Federal Licensing Panel Grants Challenge of FPL’s License Extension for Turkey Point Nuclear Plant

Panel Supports Clean Energy Organization’s Concerns Over Polluting Cooling Canal System

March 8, 2019
Contact: Contact: Jennifer Rennicks, SACE, 865-235-1448, [email protected]

Miami, Fla. (March 8, 2019) – The Southern Alliance for Clean Energy (SACE) received a favorable ruling from a federal licensing panel in an order issued late Thursday. The order grants SACE a hearing on Florida Power & Light’s (FPL’s) controversial plans to extend the life of its 1970s-era nuclear reactors at Turkey Point until 2053. The panel will consider whether FPL violated federal law by failing to consider the benefits of mechanical draft cooling towers as a means for reducing the longstanding adverse environmental impacts of the plant’s leaking cooling canal system. The panel also agreed to consider the effects of continuing to operate the cooling system on the American Crocodile, a Threatened species under the Endangered Species Act.

FPL is the first utility in the country to try to get its operating license, which originally lasted for 40 years, extended to last for an unprecedented 80 years. SACE challenged FPL’s application to a federal panel under the U.S. Nuclear Regulatory Commission and at a hearing in December 2018, three administrative judges comprising the Atomic Safety and Licensing Board (ASLB) considered their hearing request, which contested FPL’s plan to continue operating the reactors’ failing cooling canal system (CCS) that is polluting Biscayne Bay and threatening South Florida’s drinking water aquifer.

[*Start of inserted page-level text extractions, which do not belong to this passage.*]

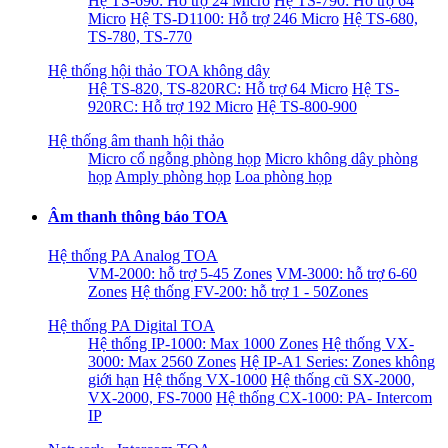
Hệ TS-690: Hỗ trợ 24 Micro
Hệ TS-790: Hỗ trợ 64
Micro
Hệ TS-D1100: Hỗ trợ 246 Micro
Hệ TS-680,
TS-780, TS-770
Hệ thống hội thảo TOA không dây
Hệ TS-820, TS-820RC: Hỗ trợ 64 Micro
Hệ TS-
920RC: Hỗ trợ 192 Micro
Hệ TS-800-900
Hệ thống âm thanh hội thảo
Micro cổ ngỗng phòng họp
Micro không dây phòng
họp
Amply phòng họp
Loa phòng họp
Âm thanh thông báo TOA
Hệ thống PA Analog TOA
VM-2000: hỗ trợ 5-45 Zones
VM-3000: hỗ trợ 6-60
Zones
Hệ thống FV-200: hỗ trợ 1 - 50Zones
Hệ thống PA Digital TOA
Hệ thống IP-1000: Max 1000 Zones
Hệ thống VX-
3000: Max 2560 Zones
Hệ IP-A1 Series: Zones không
giới hạn
Hệ thống VX-1000
Hệ thống cũ SX-2000,
VX-2000, FS-7000
Hệ thống CX-1000: PA- Intercom
IP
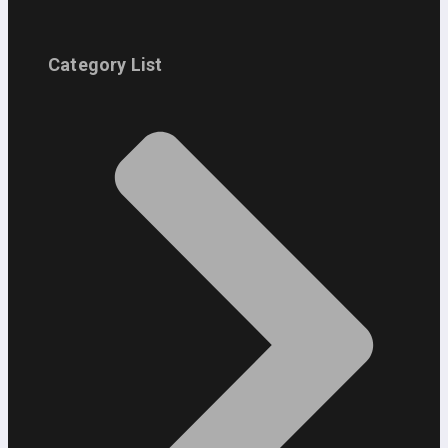
Category List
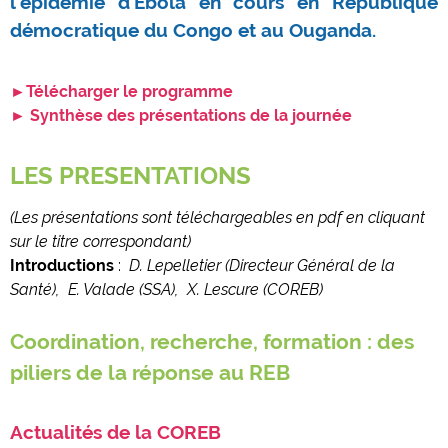
l'épidémie d'Ebola en cours en République
démocratique du Congo et au Ouganda.
►Télécharger le prog
ramme
► Synthèse des présentations de la journée
LES PRESENTATIONS
(Les présentations sont téléchargeables en pdf en cliquant
sur le titre correspondant)
Introductions
:
D.
Lepelletier
(Directeur Général de la
Santé),
E. Valade (SSA),
X. Lescure (COREB)
Coordination, recherche, formation : des
piliers de la réponse au REB
Actualités de la COREB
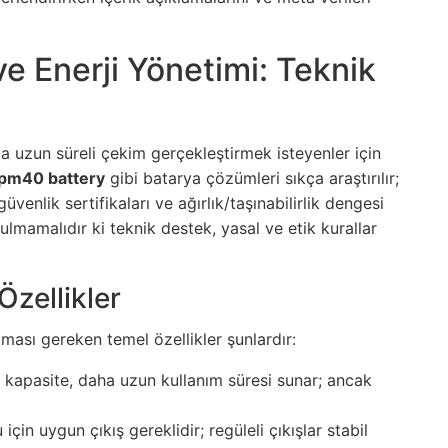
e Enerji Yönetimi: Teknik
la uzun süreli çekim gerçekleştirmek isteyenler için
pm40 battery
gibi batarya çözümleri sıkça araştırılır;
enlik sertifikaları ve ağırlık/taşınabilirlik dengesi
ulmamalıdır ki teknik destek, yasal ve etik kurallar
Özellikler
ası gereken temel özellikler şunlardır:
kapasite, daha uzun kullanım süresi sunar; ancak
çin uygun çıkış gereklidir; regüleli çıkışlar stabil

SACE argued that if FPL wants to run Turkey Point for decades longer, the utility should replace the outdated and environmentally damaging CCS with updated technology of mechanical draft cooling towers, already used at other facilities around the country and at the Turkey Point site for Unit 5, and previously approved for new reactors once proposed for the site. Only by using these closed-loop cooling systems can FPL protect drinking water resources, neighboring Biscayne National Park and the National Marine Sanctuary, and ongoing adjacent Everglades restoration projects.

“We are very pleased with this decision. We challenged FPL’s proposal to run Turkey Point for decades longer than anticipated because the plant is not being properly managed. This open industrial sewer is polluting Biscayne Bay and putting South Florida’s critical drinking water supplies at risk today – this cannot continue into the 2050s,” said Sara Barczak, regional advocacy director with the Southern Alliance for Clean Energy. “Fortunately, there are practical solutions that can fix this FPL-created mess and it’s long-past time for FPL to right these wrongs and move on.”

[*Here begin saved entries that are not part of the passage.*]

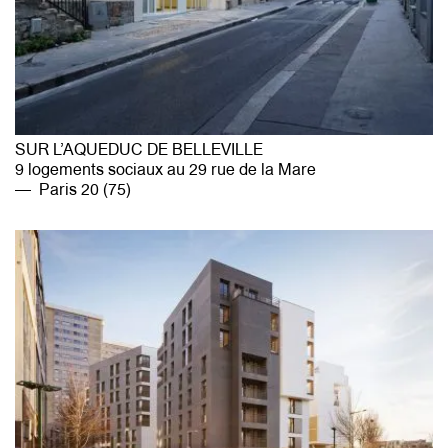
SUR L’AQUEDUC DE BELLEVILLE
9 logements sociaux au 29 rue de la Mare
Paris 20 (75)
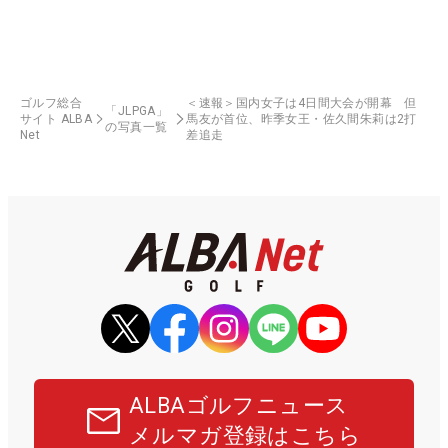
ゴルフ総合
＜速報＞国内女子は4日間大会が開幕 但
「JLPGA」
サイト ALBA
馬友が首位、昨季女王・佐久間朱莉は2打
の写真一覧
Net
差追走
ALBAゴルフニュース
メルマガ登録はこちら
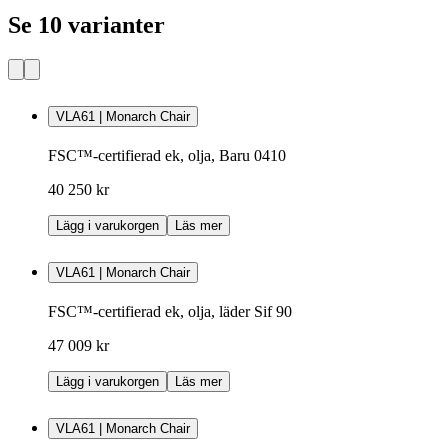
Se 10 varianter
VLA61 | Monarch Chair
FSC™-certifierad ek, olja, Baru 0410
40 250 kr
Lägg i varukorgen
Läs mer
VLA61 | Monarch Chair
FSC™-certifierad ek, olja, läder Sif 90
47 009 kr
Lägg i varukorgen
Läs mer
VLA61 | Monarch Chair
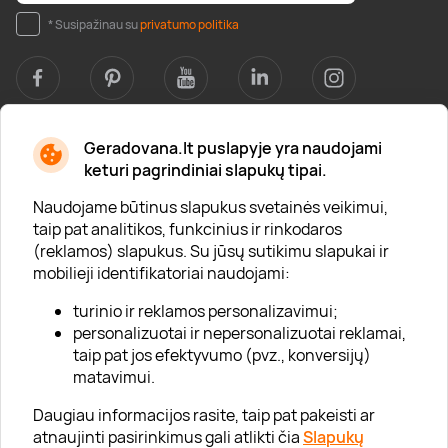
* Susipažinau su
privatumo politika
Geradovana.lt puslapyje yra naudojami
Apie mus
keturi pagrindiniai slapukų tipai.
Apie „Gera Dovana“
Naudojame būtinus slapukus svetainės veikimui,
taip pat analitikos, funkcinius ir rinkodaros
Lojalumo klubas
(reklamos) slapukus. Su jūsų sutikimu slapukai ir
Karjera
mobilieji identifikatoriai naudojami:
Visi partneriai
turinio ir reklamos personalizavimui;
personalizuotai ir nepersonalizuotai reklamai,
Kontaktai
taip pat jos efektyvumo (pvz., konversijų)
Tinklaraštis
matavimui.
Daugiau informacijos rasite, taip pat pakeisti ar
atnaujinti pasirinkimus gali atlikti čia
Slapukų
Informacija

SACE also hailed the panel’s referral to the top level of the NRC the group’s argument that FPL may not rely on a generic environmental analysis prepared by the NRC in 1996. While two of the three judges would allow FPL to rely on the outdated study, a third judge sided with SACE, calling it unlawful. Now the NRC Commissioners must resolve the dispute.

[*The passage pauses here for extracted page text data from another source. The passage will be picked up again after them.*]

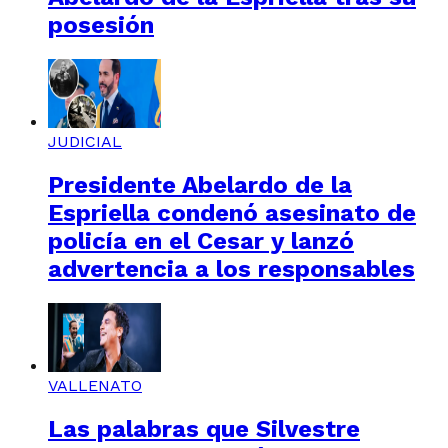
posesión
JUDICIAL
Presidente Abelardo de la
Espriella condenó asesinato de
policía en el Cesar y lanzó
advertencia a los responsables
VALLENATO
Las palabras que Silvestre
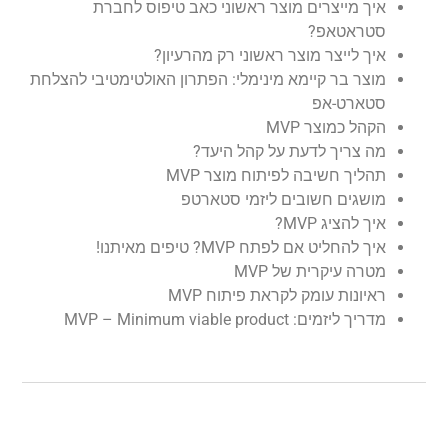
איך מייצרים מוצר ראשוני כאב טיפוס לחברת
סטראטאפ?
איך לייצר מוצר ראשוני רק מהרעיון?
מוצר בר קיימא מינימלי: הפתרון האולטימטיבי להצלחת
סטארט-אפ
הקהל כמוצר MVP
מה צריך לדעת על קהל היעד?
תהליך חשיבה לפיתוח מוצר MVP
מושגים חשובים ליזמי סטארטפ
איך להציג MVP?
איך להחליט אם לפתח MVP? טיפים מאיתנו!
מטרה עיקרית של MVP
ראיונות עומק לקראת פיתוח MVP
מדריך ליזמים: MVP – Minimum viable product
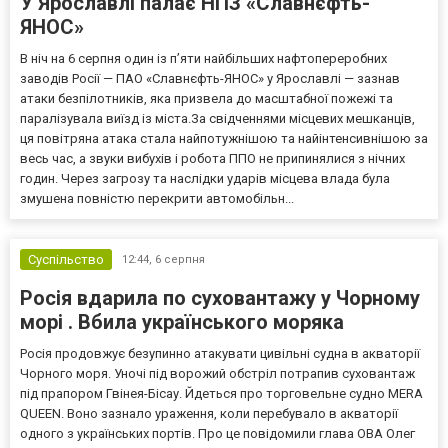
У Ярославлі палає НПЗ «Славнєфть-
ЯНОС»
В ніч на 6 серпня один із п’яти найбільших нафтопереробних
заводів Росії — ПАО «Славнєфть-ЯНОС» у Ярославлі — зазнав
атаки безпілотників, яка призвела до масштабної пожежі та
паралізувала виїзд із міста.За свідченнями місцевих мешканців,
ця повітряна атака стала найпотужнішою та найінтенсивнішою за
весь час, а звуки вибухів і робота ППО не припинялися з нічних
годин. Через загрозу та наслідки ударів місцева влада була
змушена повністю перекрити автомобільн...
Суспільство
12:44,
6 серпня
Росія вдарила по суховантажу у Чорному
морі . Вбила українського моряка
Росія продовжує безупинно атакувати цивільні судна в акваторії
Чорного моря. Уночі під ворожий обстріл потрапив суховантаж
під прапором Гвінея-Бісау. Йдеться про торговельне судно MERA
QUEEN. Воно зазнало ураження, коли перебувало в акваторії
одного з українських портів. Про це повідомили глава ОВА Олег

“We are hopeful that the Commissioners will agree with SACE that the 1996 environmental analysis was never meant to support reactor operation beyond 60 years,” said SACE attorney Diane Curran.

 

Additional information:

Find SACE’s hearing request to the NRC filed August 1, 2018 here, the March 7, 2019 ASLB order here and the dissent here.

SACE was not alone in their concerns over Turkey Point’s failing cooling canal system operating for decades longer. The federal panel also accepted two arguments from joint petitioners Miami Waterkeeper, NRDC and Friends of the Earth and granted Monroe County’s request to participate as an interested governmental participant.

Additionally, numerous entities, including Miami-Dade County, Monroe County, Florida Keys Aqueduct Authority (FKAA) and the National Park Service, among others, previously filed environmental scoping comments regarding FPL’s subsequent license renewal application with the NRC about the threats an additional 20 years of operation at Turkey Point poses to Everglades and Biscayne National Parks and surrounding communities.

Those comments were to be considered by the NRC as they develop the draft Environmental Impact Statement, which is expected to be issued this month with public meetings expected in April and the public comment period ending in May. Find the NRC’s webpage on the subsequent license renewal for Turkey Point here.